If you are buying, treat the site like this:

  • The Architecture section becomes a checklist of things to confirm with the vendor in writing: BAAs, deployment posture, retrieval isolation, grounding, structured-output guarantees, audit logging.
  • The Evaluation section becomes the evidence ask. What evals did the vendor actually run, on whose data, with which clinician panel, against what minimums? "We tested it" is not an answer.
  • The Governance section becomes contract and operations questions. Who is accountable on the vendor side? What are the rollback triggers? Who tells you when something goes wrong?
  • The Checklists are the procurement instruments. The red-flags audit is meant to be answered by the vendor, in writing, with documentation behind every "yes."
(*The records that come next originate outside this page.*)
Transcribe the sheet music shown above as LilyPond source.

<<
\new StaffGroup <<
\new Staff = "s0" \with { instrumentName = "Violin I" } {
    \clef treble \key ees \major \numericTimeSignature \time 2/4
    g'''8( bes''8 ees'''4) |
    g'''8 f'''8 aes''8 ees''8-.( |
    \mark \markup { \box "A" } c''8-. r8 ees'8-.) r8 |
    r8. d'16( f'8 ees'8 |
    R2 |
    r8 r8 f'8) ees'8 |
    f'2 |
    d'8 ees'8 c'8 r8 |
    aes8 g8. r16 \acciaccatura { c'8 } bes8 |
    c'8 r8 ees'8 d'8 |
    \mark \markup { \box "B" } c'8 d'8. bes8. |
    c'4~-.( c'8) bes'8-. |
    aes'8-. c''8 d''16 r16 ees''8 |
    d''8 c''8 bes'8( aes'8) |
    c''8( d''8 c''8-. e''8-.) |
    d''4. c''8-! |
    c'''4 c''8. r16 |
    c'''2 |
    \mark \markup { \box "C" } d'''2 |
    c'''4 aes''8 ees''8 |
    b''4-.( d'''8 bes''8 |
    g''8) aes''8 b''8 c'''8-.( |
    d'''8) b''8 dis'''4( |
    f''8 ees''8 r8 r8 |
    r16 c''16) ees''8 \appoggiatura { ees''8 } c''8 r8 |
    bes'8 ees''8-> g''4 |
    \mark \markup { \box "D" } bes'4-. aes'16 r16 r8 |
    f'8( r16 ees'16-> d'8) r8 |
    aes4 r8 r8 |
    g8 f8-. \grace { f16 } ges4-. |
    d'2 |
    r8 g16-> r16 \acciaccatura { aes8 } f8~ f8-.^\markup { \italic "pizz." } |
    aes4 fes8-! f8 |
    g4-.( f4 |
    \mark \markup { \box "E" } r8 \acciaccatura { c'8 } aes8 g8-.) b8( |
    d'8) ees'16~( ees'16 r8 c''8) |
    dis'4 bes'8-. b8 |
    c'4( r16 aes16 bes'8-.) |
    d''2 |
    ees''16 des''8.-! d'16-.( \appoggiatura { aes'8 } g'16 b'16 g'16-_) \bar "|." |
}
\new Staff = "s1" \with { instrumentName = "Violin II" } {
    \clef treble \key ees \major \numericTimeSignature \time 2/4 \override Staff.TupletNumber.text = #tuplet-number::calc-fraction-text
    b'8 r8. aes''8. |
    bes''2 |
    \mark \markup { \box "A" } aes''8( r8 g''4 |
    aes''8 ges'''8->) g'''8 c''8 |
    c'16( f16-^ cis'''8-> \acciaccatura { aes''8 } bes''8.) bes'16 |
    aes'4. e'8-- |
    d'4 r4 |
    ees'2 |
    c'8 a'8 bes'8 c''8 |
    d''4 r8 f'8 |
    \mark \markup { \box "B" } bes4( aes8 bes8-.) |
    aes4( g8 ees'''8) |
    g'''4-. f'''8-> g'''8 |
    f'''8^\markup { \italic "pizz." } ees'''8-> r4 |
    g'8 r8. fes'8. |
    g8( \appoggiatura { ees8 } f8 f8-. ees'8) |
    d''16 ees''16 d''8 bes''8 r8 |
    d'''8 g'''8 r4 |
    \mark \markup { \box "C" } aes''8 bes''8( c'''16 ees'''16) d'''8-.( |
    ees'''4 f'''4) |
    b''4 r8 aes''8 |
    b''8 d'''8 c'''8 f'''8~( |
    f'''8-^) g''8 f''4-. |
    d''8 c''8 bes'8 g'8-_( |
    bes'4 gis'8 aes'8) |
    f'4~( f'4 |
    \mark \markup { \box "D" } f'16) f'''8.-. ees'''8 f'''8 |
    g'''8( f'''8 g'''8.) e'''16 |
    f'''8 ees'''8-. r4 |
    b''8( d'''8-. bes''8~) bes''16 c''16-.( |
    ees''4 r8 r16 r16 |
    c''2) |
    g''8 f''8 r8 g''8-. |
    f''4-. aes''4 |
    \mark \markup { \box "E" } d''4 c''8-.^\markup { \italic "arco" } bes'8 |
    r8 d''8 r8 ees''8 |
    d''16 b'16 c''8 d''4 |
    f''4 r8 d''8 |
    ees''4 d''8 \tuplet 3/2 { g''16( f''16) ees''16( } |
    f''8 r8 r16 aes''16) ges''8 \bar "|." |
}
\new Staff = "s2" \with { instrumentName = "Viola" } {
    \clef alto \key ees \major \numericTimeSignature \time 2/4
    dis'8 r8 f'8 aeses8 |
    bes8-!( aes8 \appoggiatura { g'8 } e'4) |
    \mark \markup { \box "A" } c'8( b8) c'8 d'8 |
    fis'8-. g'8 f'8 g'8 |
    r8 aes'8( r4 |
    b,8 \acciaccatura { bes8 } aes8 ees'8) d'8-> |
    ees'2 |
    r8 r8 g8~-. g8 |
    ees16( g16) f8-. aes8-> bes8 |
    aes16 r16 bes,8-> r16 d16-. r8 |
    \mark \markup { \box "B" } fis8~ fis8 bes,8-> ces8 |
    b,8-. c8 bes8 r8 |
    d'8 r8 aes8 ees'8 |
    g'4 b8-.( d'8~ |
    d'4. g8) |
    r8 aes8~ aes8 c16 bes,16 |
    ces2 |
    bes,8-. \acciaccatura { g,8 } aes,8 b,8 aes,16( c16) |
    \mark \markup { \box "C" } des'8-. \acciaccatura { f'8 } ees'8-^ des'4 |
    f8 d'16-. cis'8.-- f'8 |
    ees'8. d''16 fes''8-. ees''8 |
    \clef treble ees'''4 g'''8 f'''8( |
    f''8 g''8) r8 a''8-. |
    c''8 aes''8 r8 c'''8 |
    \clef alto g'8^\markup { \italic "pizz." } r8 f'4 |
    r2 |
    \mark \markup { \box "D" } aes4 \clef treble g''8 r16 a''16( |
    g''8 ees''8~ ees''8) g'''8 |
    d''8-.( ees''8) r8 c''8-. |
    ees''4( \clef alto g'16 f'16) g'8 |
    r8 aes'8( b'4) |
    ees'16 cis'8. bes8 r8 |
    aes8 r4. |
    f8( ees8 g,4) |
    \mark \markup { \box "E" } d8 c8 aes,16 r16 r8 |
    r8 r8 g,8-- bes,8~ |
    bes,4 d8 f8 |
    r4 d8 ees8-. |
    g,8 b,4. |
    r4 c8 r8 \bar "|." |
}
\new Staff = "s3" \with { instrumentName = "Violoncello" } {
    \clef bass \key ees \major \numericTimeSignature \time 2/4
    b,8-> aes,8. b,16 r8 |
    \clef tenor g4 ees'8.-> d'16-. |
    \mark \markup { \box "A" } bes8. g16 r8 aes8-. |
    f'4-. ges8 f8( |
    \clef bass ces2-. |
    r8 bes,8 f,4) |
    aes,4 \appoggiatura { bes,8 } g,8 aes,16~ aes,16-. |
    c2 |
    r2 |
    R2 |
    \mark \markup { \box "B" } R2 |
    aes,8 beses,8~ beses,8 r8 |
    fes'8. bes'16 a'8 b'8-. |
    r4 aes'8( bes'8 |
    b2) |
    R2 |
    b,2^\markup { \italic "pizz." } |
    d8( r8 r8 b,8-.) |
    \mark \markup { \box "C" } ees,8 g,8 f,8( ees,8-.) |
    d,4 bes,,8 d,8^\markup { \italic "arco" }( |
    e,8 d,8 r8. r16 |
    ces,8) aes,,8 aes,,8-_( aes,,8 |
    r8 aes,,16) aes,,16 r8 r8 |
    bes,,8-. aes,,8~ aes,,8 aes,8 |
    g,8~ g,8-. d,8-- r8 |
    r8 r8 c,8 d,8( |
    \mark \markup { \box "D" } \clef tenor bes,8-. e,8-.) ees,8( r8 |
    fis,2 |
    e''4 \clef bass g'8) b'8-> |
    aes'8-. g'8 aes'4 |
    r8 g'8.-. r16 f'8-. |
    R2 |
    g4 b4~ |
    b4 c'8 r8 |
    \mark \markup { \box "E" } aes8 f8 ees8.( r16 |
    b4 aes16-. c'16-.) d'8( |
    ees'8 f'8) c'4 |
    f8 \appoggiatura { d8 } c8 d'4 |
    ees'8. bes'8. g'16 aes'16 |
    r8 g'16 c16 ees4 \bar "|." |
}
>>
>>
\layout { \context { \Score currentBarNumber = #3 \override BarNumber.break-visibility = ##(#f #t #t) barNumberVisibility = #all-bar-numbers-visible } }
If you are building, the same sections are your design and operations spec.

Who this is not for (yet)

  • End-user clinicians and patients. There is a gap in the field for plain-language explainers. We may add a separate track for this; today, the site assumes a builder or buyer audience.
  • Researchers looking for novel methods. The site curates and applies; it does not propose new techniques.
  • Pure-policy readers. The regulatory section is backdrop, not the spine.

Assumptions about you

You are building, buying, or licensing a system that:

  • Generates or substantially drafts clinical content (assessments, plans, summaries, recommendations) using a large language model.
  • Operates inside a covered entity or business associate relationship, on data that is or will be PHI.
  • Has, or will have, a licensed clinician reviewing outputs before they affect care.

If any of those isn't true (for example, you're building a consumer wellness app on de-identified data), most of the recommendations still apply, but some sections (consent, BAAs, BACB-specific sections) will not.